Der Eindruck, der Baukörper würde schweben, entsteht durch die Glasfuge, die das Bestandsgebäude mit dem Kubus verbindet. Die Erschließung der 110 Hotelzimmer erfolgt über ein Atrium, das unten mit einer Glasdecke und oben mit einem Glasdach abschließt. Im Erdgeschoss befinden sich Rezeption, Lobby, Frühstücksbar, ein Shop, das Restaurant „Abacco" und fünf „Car-Suiten".
Das Besondere der Suiten: Im Schlafbereich gibt eine raumhohe Innenverglasung den Blick auf die benachbarte, ebenfalls im Stil des Hotel-Designs gestaltete Einzelgarage frei. Großflächige, über alle Geschosse reichende Darstellungen nächtlich befahrener Straßen stellen eine optische Verbindung zwischen der Erlebniswelt „Motorworld" und den Themenzimmern des Hotels her.
Dem Gast erschließen sich die Darstellungen in ihrem vollen Umfang erst beim Verlassen des Zimmers mit dem Blick zur gegenüberliegenden Galerie, die zum als Eventlocation neu gestalteten Hangar führt. In den Zimmer fallen die weichen, geschwungenen Formen der Einrichtung auf. Vorbild waren die Kotflügel von Oldtimern.
Der Blick an die Decke zeigt die Explosionsgrafik eines V8-Motors und Reproduktionen originaler Konstruktionszeichnungen von Oldtimern. Auch die Wahl der eingesetzten Materialien ist autoaffin: Für den Boden im Erdgeschoss entschieden sich die Architekten für einen extrem hart befahrbaren Belag, der ursprünglich für Parkhäuser entwickelt wurde.
Den Auftakt in die Motorworld bildet der die Gebäudeachse abschließende Hangar mit angegliedertem Tower, denn hier finden sich ein großes Oldtimer-Zentrum und die größte Ausstellung mit Original-Exponaten von Michael Schumacher. Die stählernen Schiebetore sind nach dem Krieg durch Rolltore ersetzt worden. Da sie somit nicht Bestandteil des Originalzustands des Gebäudes waren, konnten sie bei der Umbaumaßnahme in Abstimmung mit dem Denkmalamt entfernt werden.
Die Architekten ersetzten die Fassade durch eine filigrane Glasfassade, deren Gliederung nach dem Vorbild der Fassadenteilung durch die nicht mehr vorhandenen originalen Tore erfolgte. An der neuen Fassade nimmt der Baukörper nun auf drei Etagen gläserne Einstellboxen auf, in denen wertvolle Sammlerfahrzeuge aufbewahrt und ausgestellt werden können.

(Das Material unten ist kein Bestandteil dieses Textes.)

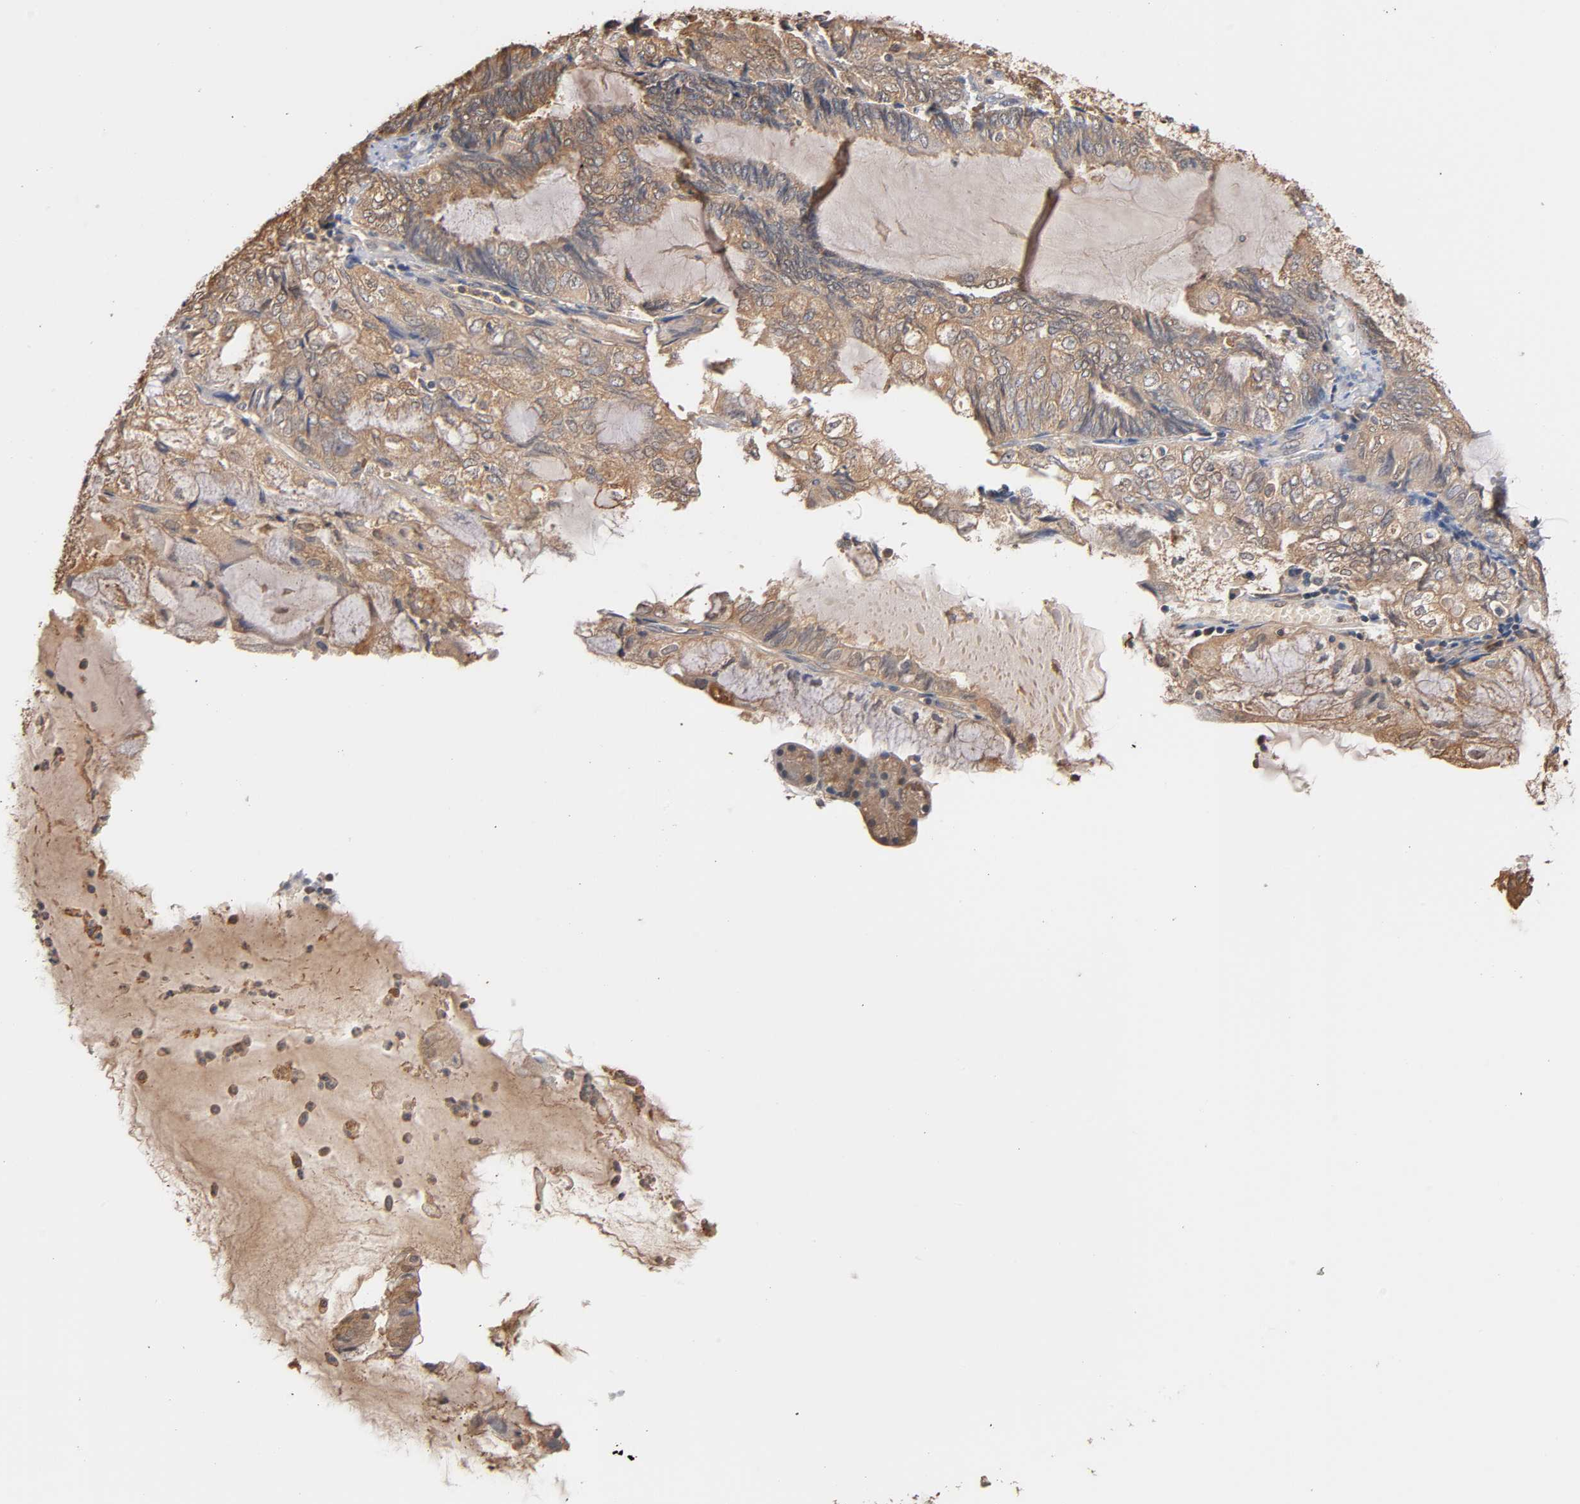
{"staining": {"intensity": "weak", "quantity": ">75%", "location": "cytoplasmic/membranous"}, "tissue": "endometrial cancer", "cell_type": "Tumor cells", "image_type": "cancer", "snomed": [{"axis": "morphology", "description": "Adenocarcinoma, NOS"}, {"axis": "topography", "description": "Endometrium"}], "caption": "This photomicrograph reveals immunohistochemistry staining of endometrial cancer, with low weak cytoplasmic/membranous staining in about >75% of tumor cells.", "gene": "ALDOA", "patient": {"sex": "female", "age": 81}}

Durch moderne eingeschossige Bauteile mit unter raumgreifenden schwarzen Stahldächern zurückgesetzten Glasfassaden ergänzen die Architekten die dominante strenge Architektur der klassischen Moderne und geben den vier verschiedenen Gebäuden nun einen Zusammenhalt. Die flachen monolithischen Dächer schieben sich unter die Regenrinnen der Bestandsbauten und unterstützen damit deren Primärfunktion und Mächtigkeit innerhalb der architektonischen Hierarchie. Die neuen Bauteile kontrastieren die einfachen weiß verputzten Baukörper und die Basaltelemente, mit welchen deren Sockel ausgebildet sind.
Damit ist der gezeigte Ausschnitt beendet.